I thought it might be interesting to draw up a comparative list of the different approaches taken for adventure design in rulebooks and published scenarios over the years. I don’t claim the following is complete or entirely accurate; let’s just call it a starting point.  Comments, enhancements and elaborations welcome.

The dungeon crawl
I don’t think I need to explain what this is.

The hex crawl
Overland exploration modules like the D&D “Isle of Dread”

Mini campaign
A module that combines that combines outdoor exploration and dungeons with possibly an over-arching storyline or objective. I think D&D “Keep on the Borderlands” uses this method. Gamma World “Legion of Gold” certainly does.

Skirmish Game
All the scenario does is provide a thin premise, tell the player where to put their character on the map and then the fight starts. A lot of early TSR games (Basic Marvel Super Heroes, Gangbusters and Star Frontiers) had these kind of introductory scenarios.

Scripted Adventures
The adventure presents a fairly complex story and is split into chapters the players are expected to progress through more or less sequentially (though the better module s offered multiple ways through). Numerous systems presented adventures this way, notably the WEG Star Wars but also a lot of late TSR.

──────────

• _TO-DO ITEM_
Extend the list of tabletop adventure design approaches, beginning right after its final sentence.

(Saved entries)
──────────

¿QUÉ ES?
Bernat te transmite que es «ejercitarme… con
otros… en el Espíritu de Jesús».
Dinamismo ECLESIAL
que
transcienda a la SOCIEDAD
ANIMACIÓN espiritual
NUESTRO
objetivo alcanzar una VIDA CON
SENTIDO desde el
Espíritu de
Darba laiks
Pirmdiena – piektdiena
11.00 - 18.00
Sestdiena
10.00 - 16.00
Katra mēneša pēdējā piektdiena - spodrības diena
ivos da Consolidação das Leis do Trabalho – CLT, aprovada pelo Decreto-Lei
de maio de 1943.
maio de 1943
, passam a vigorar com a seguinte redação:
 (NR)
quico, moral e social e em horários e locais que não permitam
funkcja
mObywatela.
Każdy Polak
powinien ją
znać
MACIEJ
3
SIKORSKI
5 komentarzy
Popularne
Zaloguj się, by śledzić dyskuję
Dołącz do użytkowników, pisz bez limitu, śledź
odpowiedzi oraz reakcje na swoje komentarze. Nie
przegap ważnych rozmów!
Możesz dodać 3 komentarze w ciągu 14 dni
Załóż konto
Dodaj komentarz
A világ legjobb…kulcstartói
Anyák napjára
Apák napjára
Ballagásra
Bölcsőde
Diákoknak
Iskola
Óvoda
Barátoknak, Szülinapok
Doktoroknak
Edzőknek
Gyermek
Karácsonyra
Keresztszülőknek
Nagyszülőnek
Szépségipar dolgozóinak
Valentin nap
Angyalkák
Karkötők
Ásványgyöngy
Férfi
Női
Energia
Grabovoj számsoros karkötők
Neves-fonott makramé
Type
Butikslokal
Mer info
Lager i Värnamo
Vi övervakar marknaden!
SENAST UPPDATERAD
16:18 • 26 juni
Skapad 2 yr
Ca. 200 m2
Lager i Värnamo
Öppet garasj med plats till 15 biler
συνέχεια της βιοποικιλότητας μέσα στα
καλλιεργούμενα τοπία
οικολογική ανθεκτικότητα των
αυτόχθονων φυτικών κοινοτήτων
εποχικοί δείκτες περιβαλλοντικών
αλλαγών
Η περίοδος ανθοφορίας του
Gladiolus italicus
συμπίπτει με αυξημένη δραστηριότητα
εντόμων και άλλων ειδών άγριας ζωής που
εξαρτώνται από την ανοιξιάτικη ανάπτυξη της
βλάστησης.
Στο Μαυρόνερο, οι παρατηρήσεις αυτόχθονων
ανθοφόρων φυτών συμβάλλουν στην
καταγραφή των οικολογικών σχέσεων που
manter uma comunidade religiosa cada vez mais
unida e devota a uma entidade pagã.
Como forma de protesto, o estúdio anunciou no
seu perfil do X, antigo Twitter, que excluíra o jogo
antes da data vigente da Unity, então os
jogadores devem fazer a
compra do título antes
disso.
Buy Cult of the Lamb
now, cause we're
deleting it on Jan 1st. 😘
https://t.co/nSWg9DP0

──────────

• _RESULT FOR THIS EXERCISE_
Timeline
The adventure is presented is sets of a series of events that are going to unfold over a period of time, unless the party manage to change things. In essence it looks at the scenario from the villain’s/NPC’s point of view. Shadowrun’s Mob War is organised this way. Not sure if many other published scenarios were, though it is a reasonably well-established technique among GMs.

Backstory Driven

The adventure is presented mostly as back-story, clues and NPC write-ups, typically for mystery or investigative heavy adventures. The sample adventures in A Dirty World are in this style. I seem to recall Call of Cthulhu adventures were a mix of this and Scripted scenes.

Adventure Seeds
This are just adventure ideas rather than fully worked out scenarios.

Rules Embedded Scenario
In some recent games, the number or sequence of scenes in the game is tied to the mechanics. Sort instance in both Rune and 3:16 the GM has a fixed budget from which to build his scenes. The Mountain Witch I believe also has rules that managed the sequence of scenes.  

Plot Point Campaign
The Savage World line has this Plot Point Campaign concept. Not having played one I don’t know if it is any different from any of the above.

Character Driven
The book simply suggests that the player characters should set their own goals and the GM craft some sor tof adventure around that.  I was not sure if to include this because in many ways it's the exact opposite of a published scenario.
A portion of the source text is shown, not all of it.